Les
objectifs des "Cartes Villes"
Un projet Carte Ville ne
peut se développer réellement que s'il répond
à de vrais besoins non seulement au niveau
du gestionnaire mais également au niveau
des citoyens, des enseignants ou des responsables
des services proposés par la ville :
restaurants, centres de loisirs, piscines...
Son adoption par le plus grand nombre est
une condition nécessaire de sa réussite.
Pour la direction des systèmes d'information
Il s'agit d'améliorer le système d'information
en le modernisant :
- D'abord en automatisant un certain nombre
de taches répétitives, à la fois ennuyeuses
et sources d'erreurs. C'est pour cette raison
que la première application concernée par
une carte ville est la restauration scolaire
notamment ou bien souvent on utilise, des
systèmes de tickets. La collecte et le comptage
des tickets, la relance pour non-paiement
sont contraignants pour les enseignants
et mobilisent des ressources pour une faible
valeur ajoutée et génère de nombreuses erreurs
qui sont difficiles à corriger.
- Ensuite en se donnant les moyens de collecter
les transactions quasiment en temps réel
et de manière fiable pour assurer la continuité
du service ou faciliter les démarches de
relance.
Pour les responsables de services
L'utilisation d'une carte permet de collecter
des statistiques sur l'usage des services
et de mieux connaître le profil des utilisateurs
(habitants ou non, abonnés, simples visiteurs...).

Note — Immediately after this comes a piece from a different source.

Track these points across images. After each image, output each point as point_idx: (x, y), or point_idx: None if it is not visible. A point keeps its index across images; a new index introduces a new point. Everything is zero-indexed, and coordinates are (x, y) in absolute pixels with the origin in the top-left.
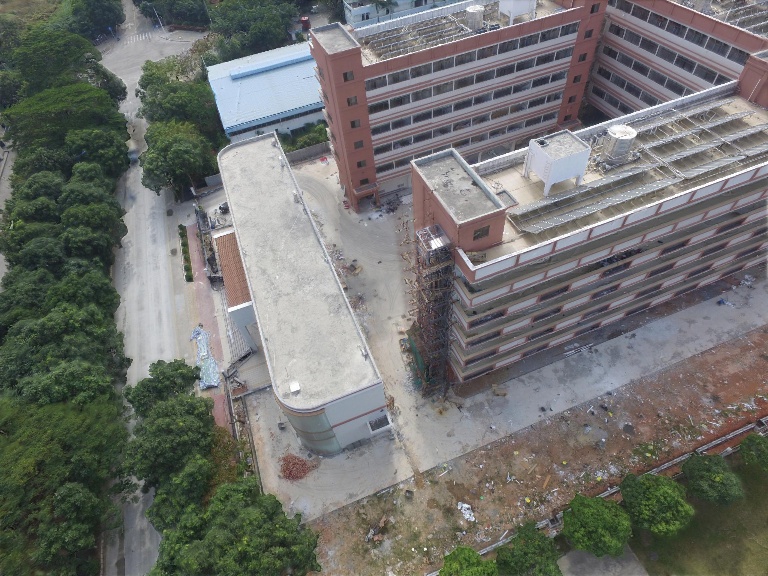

La disponibilité de données fiables permettra
de mieux comprendre les besoins des utilisateurs
et d'adapter l'offre de services en conséquence,
de définir des codes tarifs plus cohérents
et d'améliorer la rentabilité du service
(dans la restauration en préparant au plus
juste le nombre de repas nécessaire), ou
de justifier des nouveaux investissements.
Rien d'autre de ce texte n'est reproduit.